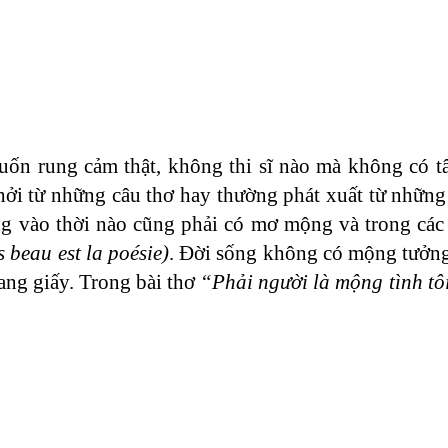
Muốn rung cảm thật, không thi sĩ nào mà không có 
ởi từ những câu thơ hay thường phát xuất từ những
ống vào thời nào cũng phải có mơ mộng và trong cá
s beau est la poésie)
. Đời sống không có mộng tưởng
rang giấy. Trong bài thơ
“Phải người là mộng tình tô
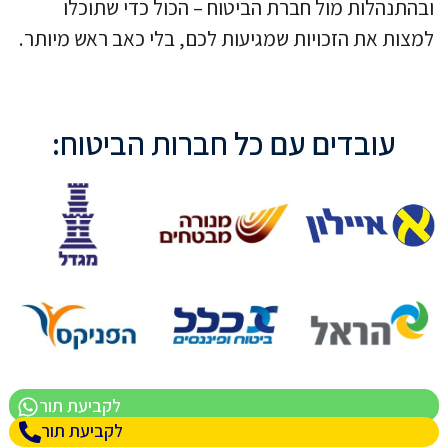
ובהתנהלות מול חברת הביטוח – הכול כדי שתוכלו
למצות את הזכויות שמגיעות לכם, בלי כאב ראש מיותר.
עובדים עם כל חברות הביטוח:
לקביעת תור
לקביעת תור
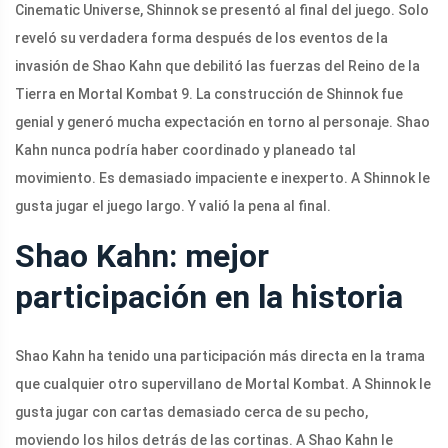
Cinematic Universe, Shinnok se presentó al final del juego. Solo
reveló su verdadera forma después de los eventos de la
invasión de Shao Kahn que debilitó las fuerzas del Reino de la
Tierra en Mortal Kombat 9. La construcción de Shinnok fue
genial y generó mucha expectación en torno al personaje. Shao
Kahn nunca podría haber coordinado y planeado tal
movimiento. Es demasiado impaciente e inexperto. A Shinnok le
gusta jugar el juego largo. Y valió la pena al final.
Shao Kahn: mejor
participación en la historia
Shao Kahn ha tenido una participación más directa en la trama
que cualquier otro supervillano de Mortal Kombat. A Shinnok le
gusta jugar con cartas demasiado cerca de su pecho,
moviendo los hilos detrás de las cortinas. A Shao Kahn le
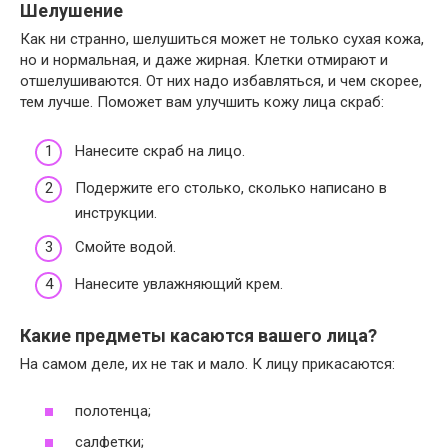
Шелушение
Как ни странно, шелушиться может не только сухая кожа,
но и нормальная, и даже жирная. Клетки отмирают и
отшелушиваются. От них надо избавляться, и чем скорее,
тем лучше. Поможет вам улучшить кожу лица скраб:
Нанесите скраб на лицо.
Подержите его столько, сколько написано в
инструкции.
Смойте водой.
Нанесите увлажняющий крем.
Какие предметы касаются вашего лица?
На самом деле, их не так и мало. К лицу прикасаются:
полотенца;
салфетки;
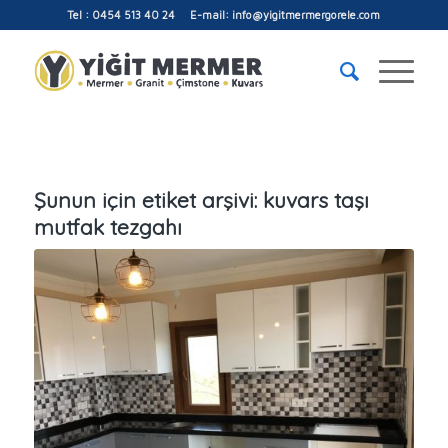
Tel : 0454 513 40 24 E-mail: info@yigitmermergorele.com
Şunun için etiket arşivi:
kuvars taşı
mutfak tezgahı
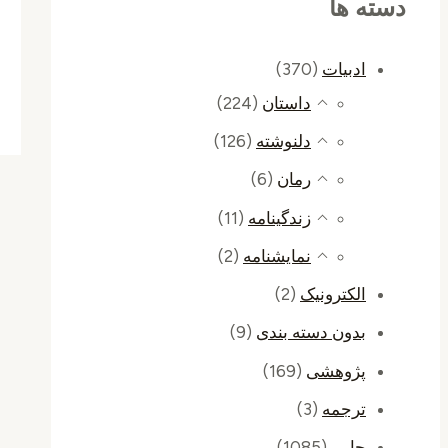
دسته ها
ادبیات
(370)
داستان
(224)
دلنوشته
(126)
رمان
(6)
زندگینامه
(11)
نمایشنامه
(2)
الکترونیک
(2)
بدون دسته بندی
(9)
پژوهشی
(169)
ترجمه
(3)
چاپی
(1085)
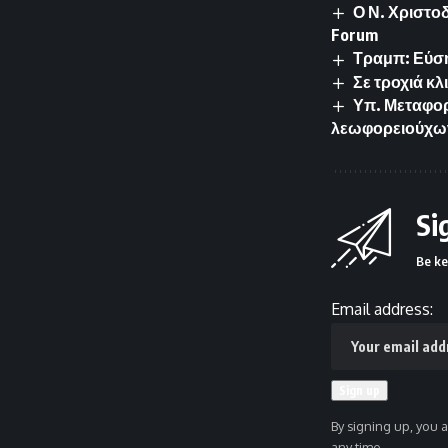
Ο Ν. Χριστο
Forum
Τραμπ: Εύση
Σε τροχιά κλ
Υπ. Μεταφορ
λεωφορειούχω
Si
Be ke
Email address:
By signing up, you 
any time.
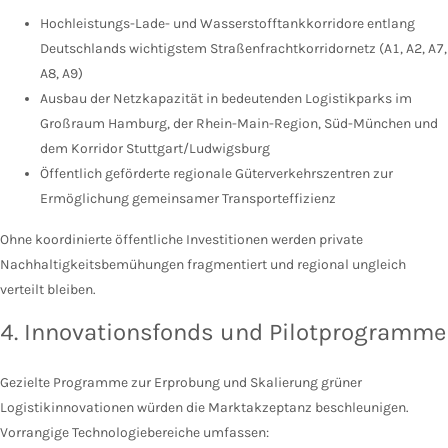
Hochleistungs-Lade- und Wasserstofftankkorridore entlang
Deutschlands wichtigstem Straßenfrachtkorridornetz (A1, A2, A7,
A8, A9)
Ausbau der Netzkapazität in bedeutenden Logistikparks im
Großraum Hamburg, der Rhein-Main-Region, Süd-München und
dem Korridor Stuttgart/Ludwigsburg
Öffentlich geförderte regionale Güterverkehrszentren zur
Ermöglichung gemeinsamer Transporteffizienz
Ohne koordinierte öffentliche Investitionen werden private
Nachhaltigkeitsbemühungen fragmentiert und regional ungleich
verteilt bleiben.
4. Innovationsfonds und Pilotprogramme
Gezielte Programme zur Erprobung und Skalierung grüner
Logistikinnovationen würden die Marktakzeptanz beschleunigen.
Vorrangige Technologiebereiche umfassen:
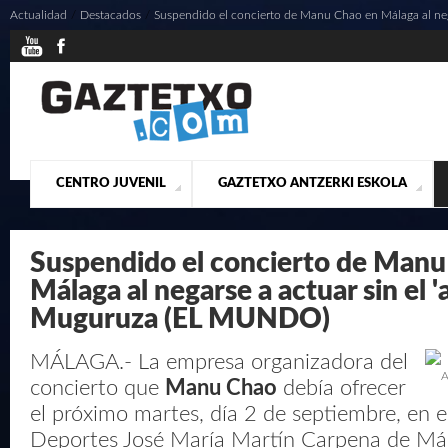
Actualidad
/
Destacados
/
Suspendido el concierto de Manu Chao en Málaga al negar
CENTRO JUVENIL
GAZTETXO ANTZERKI ESKOLA
¿QUIENES SOMOS?
PRESENTACIÓN
ACTUALIDAD
CONTACTO
MUSICALES
Suspendido el concierto de Manu
Málaga al negarse a actuar sin el '
Muguruza (EL MUNDO)
MÁLAGA.- La empresa organizadora del
A
concierto que
Manu Chao
debía ofrecer
el próximo martes, día 2 de septiembre, en el
Deportes José María Martín Carpena de Mál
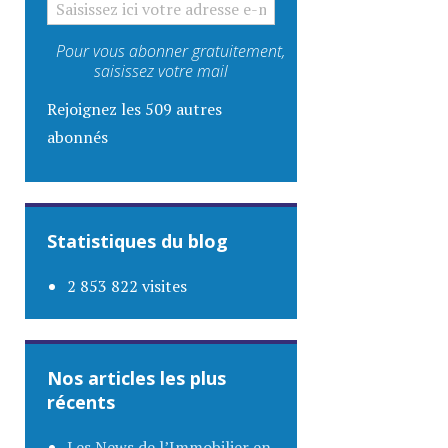
Pour vous abonner gratuitement,
saisissez votre mail
Rejoignez les 509 autres
abonnés
Statistiques du blog
2 853 822 visites
Nos articles les plus
récents
Les News de l’Immobilier en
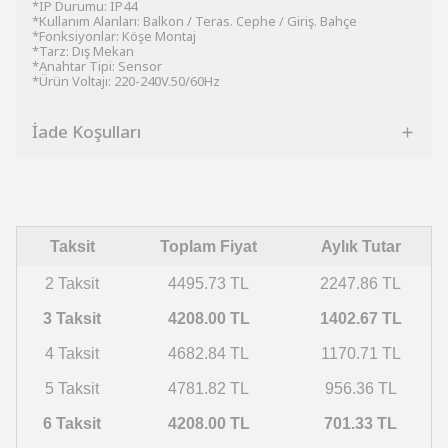
*IP Durumu: IP44
*Kullanım Alanları: Balkon / Teras. Cephe / Giriş. Bahçe
*Fonksiyonlar: Köşe Montaj
*Tarz: Dış Mekan
*Anahtar Tipi: Sensor
*Ürün Voltajı: 220-240V.50/60Hz
İade Koşulları
Taksit
Toplam Fiyat
Aylık Tutar
2 Taksit
4495.73 TL
2247.86 TL
3 Taksit
4208.00 TL
1402.67 TL
4 Taksit
4682.84 TL
1170.71 TL
5 Taksit
4781.82 TL
956.36 TL
6 Taksit
4208.00 TL
701.33 TL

Job>
Write out the records once more, exactly as they stand, with no images.

Task result>
Muốn rung cảm thật, không thi sĩ nào mà không có 
ởi từ những câu thơ hay thường phát xuất từ những
ống vào thời nào cũng phải có mơ mộng và trong cá
s beau est la poésie)
. Đời sống không có mộng tưởng
rang giấy. Trong bài thơ
“Phải người là mộng tình tô
ובהתנהלות מול חברת הביטוח – הכול כדי שתוכלו
למצות את הזכויות שמגיעות לכם, בלי כאב ראש מיותר.
עובדים עם כל חברות הביטוח:
לקביעת תור
לקביעת תור
Cinematic Universe, Shinnok se presentó al final del juego. Solo
reveló su verdadera forma después de los eventos de la
invasión de Shao Kahn que debilitó las fuerzas del Reino de la
Tierra en Mortal Kombat 9. La construcción de Shinnok fue
genial y generó mucha expectación en torno al personaje. Shao
Kahn nunca podría haber coordinado y planeado tal
movimiento. Es demasiado impaciente e inexperto. A Shinnok le
gusta jugar el juego largo. Y valió la pena al final.
Shao Kahn: mejor
participación en la historia
Shao Kahn ha tenido una participación más directa en la trama
que cualquier otro supervillano de Mortal Kombat. A Shinnok le
gusta jugar con cartas demasiado cerca de su pecho,
moviendo los hilos detrás de las cortinas. A Shao Kahn le
Шелушение
Как ни странно, шелушиться может не только сухая кожа,
но и нормальная, и даже жирная. Клетки отмирают и
отшелушиваются. От них надо избавляться, и чем скорее,
тем лучше. Поможет вам улучшить кожу лица скраб:
Нанесите скраб на лицо.
Подержите его столько, сколько написано в
инструкции.
Смойте водой.
Нанесите увлажняющий крем.
Какие предметы касаются вашего лица?
На самом деле, их не так и мало. К лицу прикасаются:
полотенца;
салфетки;
Tel : 0454 513 40 24 E-mail: info@yigitmermergorele.com
Şunun için etiket arşivi:
kuvars taşı
mutfak tezgahı
دسته ها
ادبیات
(370)
داستان
(224)
دلنوشته
(126)
رمان
(6)
زندگینامه
(11)
نمایشنامه
(2)
الکترونیک
(2)
بدون دسته بندی
(9)
پژوهشی
(169)
ترجمه
(3)
چاپی
(1085)
Ο Ν. Χριστο
Forum
Τραμπ: Εύση
Σε τροχιά κλ
Υπ. Μεταφορ
λεωφορειούχω
Si
Be ke
Email address:
By signing up, you 
any time.
Hochleistungs-Lade- und Wasserstofftankkorridore entlang
Deutschlands wichtigstem Straßenfrachtkorridornetz (A1, A2, A7,
A8, A9)
Ausbau der Netzkapazität in bedeutenden Logistikparks im
Großraum Hamburg, der Rhein-Main-Region, Süd-München und
dem Korridor Stuttgart/Ludwigsburg
Öffentlich geförderte regionale Güterverkehrszentren zur
Ermöglichung gemeinsamer Transporteffizienz
Ohne koordinierte öffentliche Investitionen werden private
Nachhaltigkeitsbemühungen fragmentiert und regional ungleich
verteilt bleiben.
4. Innovationsfonds und Pilotprogramme
Gezielte Programme zur Erprobung und Skalierung grüner
Logistikinnovationen würden die Marktakzeptanz beschleunigen.
Vorrangige Technologiebereiche umfassen:
Actualidad
/
Destacados
/
Suspendido el concierto de Manu Chao en Málaga al negar
CENTRO JUVENIL
GAZTETXO ANTZERKI ESKOLA
¿QUIENES SOMOS?
PRESENTACIÓN
ACTUALIDAD
CONTACTO
MUSICALES
Suspendido el concierto de Manu
Málaga al negarse a actuar sin el '
Muguruza (EL MUNDO)
MÁLAGA.- La empresa organizadora del
A
concierto que
Manu Chao
debía ofrecer
el próximo martes, día 2 de septiembre, en el
Deportes José María Martín Carpena de Mál
Pour vous abonner gratuitement,
saisissez votre mail
Rejoignez les 509 autres
abonnés
Statistiques du blog
2 853 822 visites
Nos articles les plus
récents
Les News de l’Immobilier en
*IP Durumu: IP44
*Kullanım Alanları: Balkon / Teras. Cephe / Giriş. Bahçe
*Fonksiyonlar: Köşe Montaj
*Tarz: Dış Mekan
*Anahtar Tipi: Sensor
*Ürün Voltajı: 220-240V.50/60Hz
İade Koşulları
Taksit
Toplam Fiyat
Aylık Tutar
2 Taksit
4495.73 TL
2247.86 TL
3 Taksit
4208.00 TL
1402.67 TL
4 Taksit
4682.84 TL
1170.71 TL
5 Taksit
4781.82 TL
956.36 TL
6 Taksit
4208.00 TL
701.33 TL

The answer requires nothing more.